Disclaimer: The information you obtain at this site is not, nor is it intended to be, legal advice. You should consult an attorney for advice regarding your individual situation. I invite you to contact me and welcome your calls, letters, and electronic mail. Contacting me does not create an attorney/client relationship. Please do not send any confidential information to me until such time as an attorney/client relationship has been established. Email addresses are provided for your convenience and do not establish an attorney/client relationship. Sending information to John H. Rubin Law via e-mail or other means does not establish an attorney/client relationship.

Custody and Visitation

There are two types of “legal custody”: Sole custody and joint custody. The parent who has sole custody will be entitled to make the major decisions affecting the child(ren) such as what schools they attend, what doctors they see or treatment they receive, what religious upbringing they have, etc. On the other hand, parents who have joint custody must make these decisions together.
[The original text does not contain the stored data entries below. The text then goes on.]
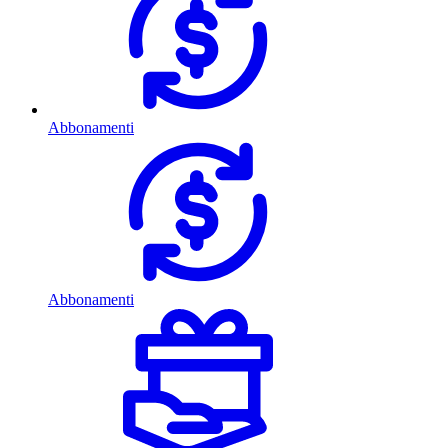
Abbonamenti
Abbonamenti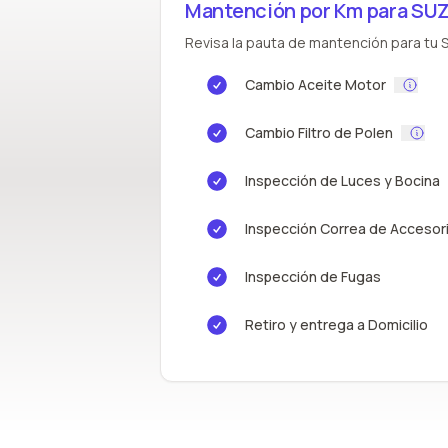
Mantención por Km para SUZ
Revisa la pauta de mantención para tu S
Cambio Aceite Motor
Cambio Filtro de Polen
Inspección de Luces y Bocina
Inspección Correa de Accesor
Inspección de Fugas
Retiro y entrega a Domicilio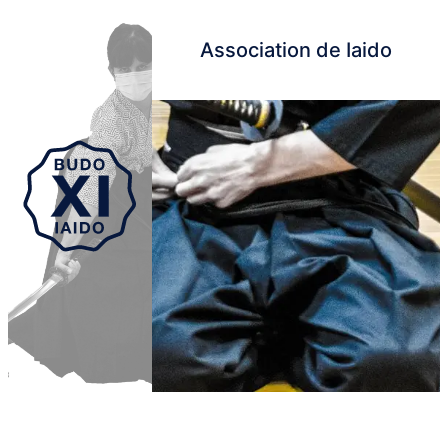
Association de Iaido
Aller au contenu principal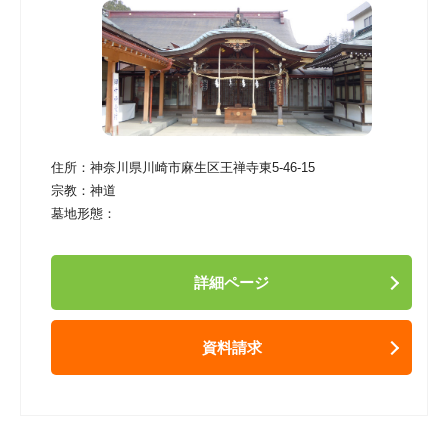
住所：
神奈川県川崎市麻生区王禅寺東5-46-15
宗教：
神道
墓地形態：
詳細ページ
資料請求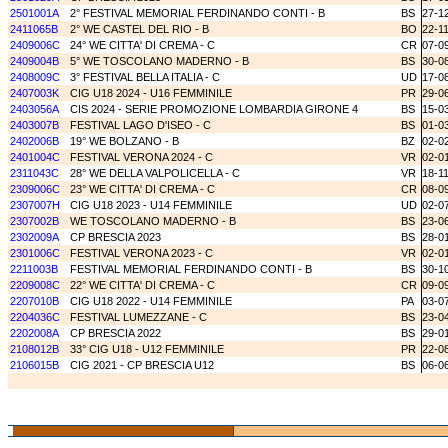
2501001A
2° FESTIVAL MEMORIAL FERDINANDO CONTI - B
BS
27-1
2411065B
2° WE CASTEL DEL RIO - B
BO
22-1
2409006C
24° WE CITTA' DI CREMA - C
CR
07-0
2409004B
5° WE TOSCOLANO MADERNO - B
BS
30-0
2408009C
3° FESTIVAL BELLA ITALIA - C
UD
17-0
2407003K
CIG U18 2024 - U16 FEMMINILE
PR
29-0
2403056A
CIS 2024 - SERIE PROMOZIONE LOMBARDIA GIRONE 4
BS
15-0
2403007B
FESTIVAL LAGO D'ISEO - C
BS
01-0
2402006B
19° WE BOLZANO - B
BZ
02-0
2401004C
FESTIVAL VERONA 2024 - C
VR
02-0
2311043C
28° WE DELLA VALPOLICELLA - C
VR
18-1
2309006C
23° WE CITTA' DI CREMA - C
CR
08-0
2307007H
CIG U18 2023 - U14 FEMMINILE
UD
02-0
2307002B
WE TOSCOLANO MADERNO - B
BS
23-0
2302009A
CP BRESCIA 2023
BS
28-0
2301006C
FESTIVAL VERONA 2023 - C
VR
02-0
2211003B
FESTIVAL MEMORIAL FERDINANDO CONTI - B
BS
30-1
2209008C
22° WE CITTA' DI CREMA - C
CR
09-0
2207010B
CIG U18 2022 - U14 FEMMINILE
PA
03-0
2204036C
FESTIVAL LUMEZZANE - C
BS
23-0
2202008A
CP BRESCIA 2022
BS
29-0
2108012B
33° CIG U18 - U12 FEMMINILE
PR
22-0
2106015B
CIG 2021 - CP BRESCIA U12
BS
06-0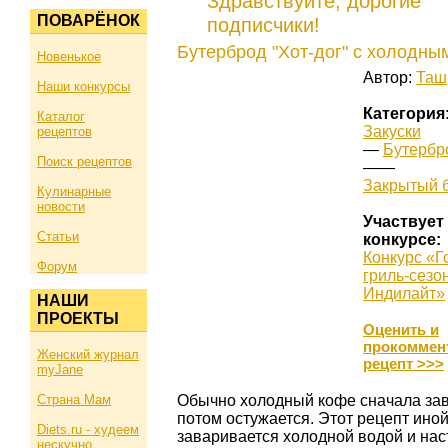
Здравствуйте, дорогие
ПОВАРЁНОК
подписчики!
Бутерброд "Хот-дог" с холодны
Новенькое
Автор:
Таш
Наши конкурсы
Категория
Каталог
Закуски
рецептов
—
Бутербр
Поиск рецептов
——
Закрытый 
Кулинарные
новости
Участвует
Статьи
конкурсе:
Конкурс «Г
Форум
гриль-сезон
Индилайт»
НАШИ
ПРОЕКТЫ
Оценить и
прокоммен
Женский журнал
рецепт >>>
myJane
Страна Мам
Обычно холодный кофе сначала зав
потом остужается. Этот рецепт иной
Diets.ru - худеем
заваривается холодной водой и нас
нескучно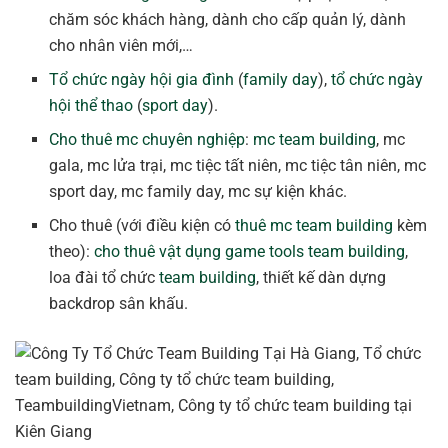
chăm sóc khách hàng, dành cho cấp quản lý, dành
cho nhân viên mới,…
Tổ chức ngày hội gia đình
(
family day
),
tổ chức ngày
hội thể thao
(
sport day
).
Cho thuê mc chuyên nghiệp
:
mc team building
, mc
gala, mc lửa trại, mc tiệc tất niên, mc tiệc tân niên, mc
sport day, mc family day, mc sự kiện khác.
Cho thuê (với điều kiện có
thuê mc team building
kèm
theo):
cho thuê vật dụng game tools team building
,
loa đài tổ chức
team building
, thiết kế dàn dựng
backdrop sân khấu.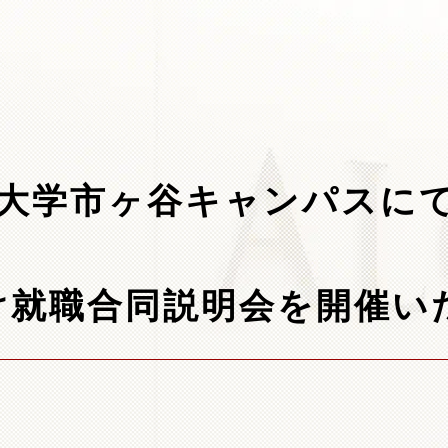
 中央大学市ヶ谷キャンパス
け就職合同説明会を開催い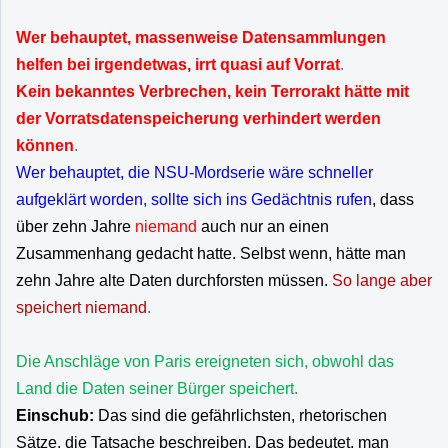
Wer behauptet, massenweise Datensammlungen
helfen bei irgendetwas, irrt quasi auf Vorrat
.
Kein bekanntes Verbrechen, kein Terrorakt hätte mit
der Vorratsdatenspeicherung verhindert werden
können
.
Wer behauptet, die NSU-Mordserie wäre schneller
aufgeklärt worden, sollte sich ins Gedächtnis rufen
, dass
über zehn Jahre
niemand
auch nur an einen
Zusammenhang gedacht hatte. Selbst wenn, hätte man
zehn Jahre alte Daten durchforsten müssen.
So lange aber
speichert niemand
.
Die Anschläge von Paris ereigneten sich, obwohl das
Land die Daten seiner Bürger speichert
.
Einschub:
Das sind die gefährlichsten, rhetorischen
Sätze, die Tatsache beschreiben. Das bedeutet, man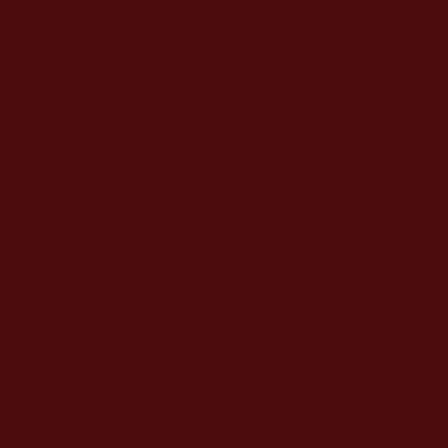
德吉教尊 (13)
46)
傳法 (3)
經典 (22)
《世法哲言》 (9)
80)
規 (6)
護生義諦 (5)
護生知見 (69)
西洋畫、超自然抽象色彩 (102)
捍衛南無第三世多杰羌佛 (272)
戒殺護生 (129)
玉板 | 磁磚
0)
其他 (5)
善寺/中華國際佛教聞修正法會/等正法寺所機構 (51)
法 (4)
大法顯聖威 (2)
4)
歌曲 (2)
)
)
(5)
護生活動 (5)
懸賞公告 (4)
護生聖境或受用 (31)
停止謗佛之規勸呼告 (13)
造景 | 建築庭園風景 | 茗茶 | 科技藝術 (4)
行持反思 (47)
受誣陷迫害與烏龍通緝令
華藏學佛苑 (32)
壇法會心得 (31)
佛經 (25)
28)
懸賞鉅額美金
4)
反對認證祝賀信函者應讀 (39)
楹聯 | 詩詞歌賦 | 古典散文現代詩 | 音韻 (67
光明聖潔不收供養、無有貪欲的佛陀 
運頓多吉白菩提會 (15)
2)
維摩詰所說經 (14)
其他經典 (11)
利益亡者 (22)
新聞資訊 (81
佛陀具莊嚴像 (4)
羌佛覺量事蹟與規勸呼告 (27)
駁斥造假、造
薩大悲加持法會殊勝受用 (212)
噶舉瑪倉派 (9)
法本儀軌 (6)
賑災 (14)
 (14)
南無羌佛藝文相關新聞、刊物 (74)
其他頂
揭露妖人特質、心態、手法與駁斥呼告 (34)
 (48)
 (19)
佛教正心會 (42)
)
《多杰羌佛第三世》寶書 (
公益關懷 (138)
16)
拍賣資訊 (14
駁斥邪見與曲解經論法義空性者 (44)
系列式反駁集匯 (28)
第三世多杰羌佛文化藝術館 (42)
其他 (48)
摩訶法王 (5)
簡述 (9)
認證祝賀 (37)
三世多杰羌佛的聖蹟
運頓多吉白菩提會 (32)
中華西密佛教正心會 (67)
歌曲音樂 (72
旺扎上尊 (14)
法王仁波切法師有力人士們之見證 (21)
佛陀涅槃 (22)
84)
(21)
新聞資訊 (18)
其他 (3)
頂聖如來的聖量 (12)
百千萬劫難遭遇無上甚深
6)
公益知見與心得分享 (15)
南無第三世多杰羌佛親唱 (6)
佛號經咒類 (
惑。
美國國際藝術館 (6)
其他維護佛陀抗毀謗 (34)
生活境遇得轉機 (68)
藍台印證
祈福迴向 (10)
楹聯 | 書法 | 金石 | 詩詞歌賦 (4)
金剛除病針 |
南無第三世多杰羌佛詩詞歌賦作品 (38)
其
照第三世多杰羌佛辦公
弟子簡介 (93)
佛教其他單位 (8)
捍衛羌佛新聞媒體正與邪 (55)
往生得加持 (18)
其他 (53)
收到邪說之人的誹謗函詞，設
藝術參與與欣賞受用感言
玄妙彩寶雕 | 玉板 | 世法哲言 (3)
古典散文現代
本中心 (9)
藍台答覆如下：
示之外，本站所發布的
 (25)
新聞媒體資料 (31)
網路媒體大量轉載 (14)
駁斥邪見惡意媒體 (
41)
１.是邪是正？
行持參考之用，凡不符
藝術賞析 (105)
禮讚評析 (25)
受用感言
造景 | 音韻 | 神秘霧氣雕 (3)
枯藤古化 | 中國畫
２.是聖者的證量高，還是凡
(6)
其他資料 (3)
媒體公開道歉 (1)
得受用 (130)
夫的能力強？
人員自我的意思，非南
３.是佛菩薩的智慧境界，還
佛教法會與會議 (189)
佛像設計造型 | 磁磚 | 壁掛 (3)
建築庭園風景 |
邪惡集團擾正法 (314)
護法摧邪得受用 (5)
是邪魔的愚癡無能？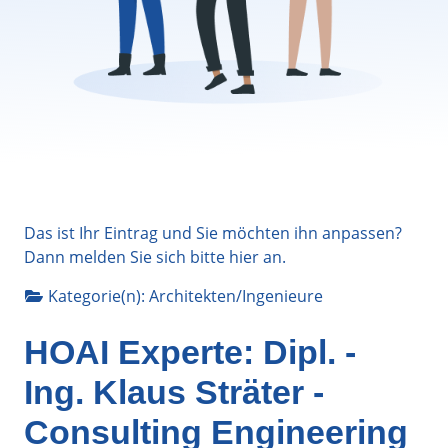
Das ist Ihr Eintrag und Sie möchten ihn anpassen?
Dann melden Sie sich bitte
hier
an.
Kategorie(n):
Architekten/Ingenieure
HOAI Experte: Dipl. -
Ing. Klaus Sträter -
Consulting Engineering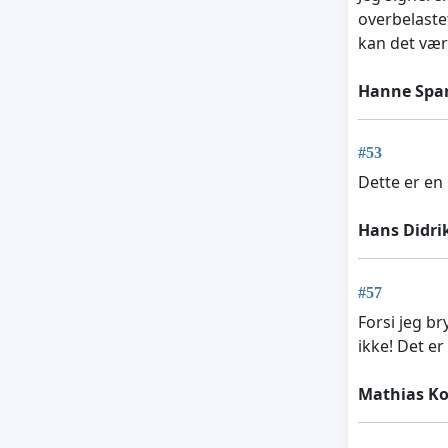
overbelastet
kan det være
Hanne Spa
#53
Dette er en
Hans Didri
#57
Forsi jeg br
ikke! Det er
Mathias Ko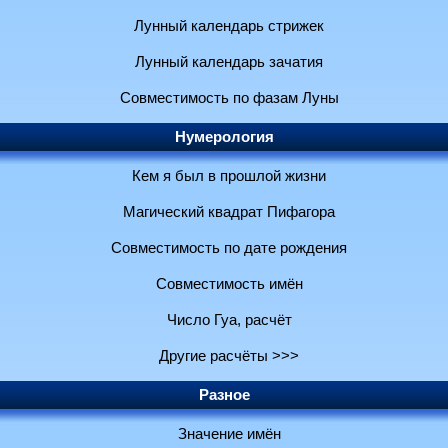
Лунный календарь стрижек
Лунный календарь зачатия
Совместимость по фазам Луны
Нумерология
Кем я был в прошлой жизни
Магический квадрат Пифагора
Совместимость по дате рождения
Совместимость имён
Число Гуа, расчёт
Другие расчёты >>>
Разное
Значение имён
A joint custodial relationship assumes and works best where both parents are able to share relevant information and reasonably communicate in order to reach an agreement on the major issues affecting the child(ren).

Sometimes parents agree upon joint custody but, in order to break a deadlock, provide that if they are unable to agree on the decision that needs to be made (after sharing all relevant information and following good faith consultation), one parent will have the final say.

Sometimes parents will agree to allow one parent to have sole decision making or final say in certain areas, such as in the area of education, for example, and allow the other parent to have sole decision making or final say in other areas, such as with health related matters or religious matters.

The parent with whom the child(ren) primarily reside is called the residential custodial parent. This is important since the primary residential custodial parent will be the one receiving basic child support.